ABOUT THIS TASK:
Retype the full set of records. Keep every character identical.

§

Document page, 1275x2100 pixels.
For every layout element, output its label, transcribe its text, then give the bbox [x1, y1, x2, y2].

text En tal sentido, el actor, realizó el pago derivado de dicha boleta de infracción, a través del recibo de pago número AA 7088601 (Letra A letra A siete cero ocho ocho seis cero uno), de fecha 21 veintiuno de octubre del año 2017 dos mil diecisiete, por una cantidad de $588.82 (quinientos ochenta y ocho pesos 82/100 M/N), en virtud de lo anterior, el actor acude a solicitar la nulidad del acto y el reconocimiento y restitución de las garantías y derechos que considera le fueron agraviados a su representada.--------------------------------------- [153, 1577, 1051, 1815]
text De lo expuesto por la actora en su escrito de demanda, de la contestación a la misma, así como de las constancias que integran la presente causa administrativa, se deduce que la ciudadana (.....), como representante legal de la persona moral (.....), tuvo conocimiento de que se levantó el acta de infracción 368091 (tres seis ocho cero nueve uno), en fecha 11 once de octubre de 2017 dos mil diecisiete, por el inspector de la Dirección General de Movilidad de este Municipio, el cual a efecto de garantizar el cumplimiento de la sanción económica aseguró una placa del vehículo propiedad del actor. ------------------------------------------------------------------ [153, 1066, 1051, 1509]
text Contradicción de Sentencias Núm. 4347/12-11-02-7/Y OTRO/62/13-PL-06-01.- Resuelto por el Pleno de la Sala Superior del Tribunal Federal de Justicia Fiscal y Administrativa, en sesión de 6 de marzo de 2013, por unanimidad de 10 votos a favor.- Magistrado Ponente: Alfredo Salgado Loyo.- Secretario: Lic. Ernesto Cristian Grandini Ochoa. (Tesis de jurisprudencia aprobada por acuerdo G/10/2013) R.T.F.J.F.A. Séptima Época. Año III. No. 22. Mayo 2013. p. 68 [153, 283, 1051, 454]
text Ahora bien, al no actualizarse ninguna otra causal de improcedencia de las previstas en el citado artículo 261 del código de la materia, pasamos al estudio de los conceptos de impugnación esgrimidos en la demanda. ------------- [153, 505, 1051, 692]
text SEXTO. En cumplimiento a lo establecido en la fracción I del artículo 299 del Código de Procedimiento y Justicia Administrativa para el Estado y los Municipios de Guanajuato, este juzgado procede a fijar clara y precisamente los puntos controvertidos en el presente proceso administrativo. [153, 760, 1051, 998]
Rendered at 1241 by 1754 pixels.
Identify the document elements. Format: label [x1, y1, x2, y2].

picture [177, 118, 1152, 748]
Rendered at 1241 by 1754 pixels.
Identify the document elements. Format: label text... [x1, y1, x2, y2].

§

ANSWER TO THIS PROBLEM:
Document page, 1275x2100 pixels.
For every layout element, output its label, transcribe its text, then give the bbox [x1, y1, x2, y2].

text En tal sentido, el actor, realizó el pago derivado de dicha boleta de infracción, a través del recibo de pago número AA 7088601 (Letra A letra A siete cero ocho ocho seis cero uno), de fecha 21 veintiuno de octubre del año 2017 dos mil diecisiete, por una cantidad de $588.82 (quinientos ochenta y ocho pesos 82/100 M/N), en virtud de lo anterior, el actor acude a solicitar la nulidad del acto y el reconocimiento y restitución de las garantías y derechos que considera le fueron agraviados a su representada.--------------------------------------- [153, 1577, 1051, 1815]
text De lo expuesto por la actora en su escrito de demanda, de la contestación a la misma, así como de las constancias que integran la presente causa administrativa, se deduce que la ciudadana (.....), como representante legal de la persona moral (.....), tuvo conocimiento de que se levantó el acta de infracción 368091 (tres seis ocho cero nueve uno), en fecha 11 once de octubre de 2017 dos mil diecisiete, por el inspector de la Dirección General de Movilidad de este Municipio, el cual a efecto de garantizar el cumplimiento de la sanción económica aseguró una placa del vehículo propiedad del actor. ------------------------------------------------------------------ [153, 1066, 1051, 1509]
text Contradicción de Sentencias Núm. 4347/12-11-02-7/Y OTRO/62/13-PL-06-01.- Resuelto por el Pleno de la Sala Superior del Tribunal Federal de Justicia Fiscal y Administrativa, en sesión de 6 de marzo de 2013, por unanimidad de 10 votos a favor.- Magistrado Ponente: Alfredo Salgado Loyo.- Secretario: Lic. Ernesto Cristian Grandini Ochoa. (Tesis de jurisprudencia aprobada por acuerdo G/10/2013) R.T.F.J.F.A. Séptima Época. Año III. No. 22. Mayo 2013. p. 68 [153, 283, 1051, 454]
text Ahora bien, al no actualizarse ninguna otra causal de improcedencia de las previstas en el citado artículo 261 del código de la materia, pasamos al estudio de los conceptos de impugnación esgrimidos en la demanda. ------------- [153, 505, 1051, 692]
text SEXTO. En cumplimiento a lo establecido en la fracción I del artículo 299 del Código de Procedimiento y Justicia Administrativa para el Estado y los Municipios de Guanajuato, este juzgado procede a fijar clara y precisamente los puntos controvertidos en el presente proceso administrativo. [153, 760, 1051, 998]
Rendered at 1241 by 1754 pixels.
Identify the document elements. Format: label [x1, y1, x2, y2].

picture [177, 118, 1152, 748]
Rendered at 1241 by 1754 pixels.
Identify the document elements. Format: label text... [x1, y1, x2, y2].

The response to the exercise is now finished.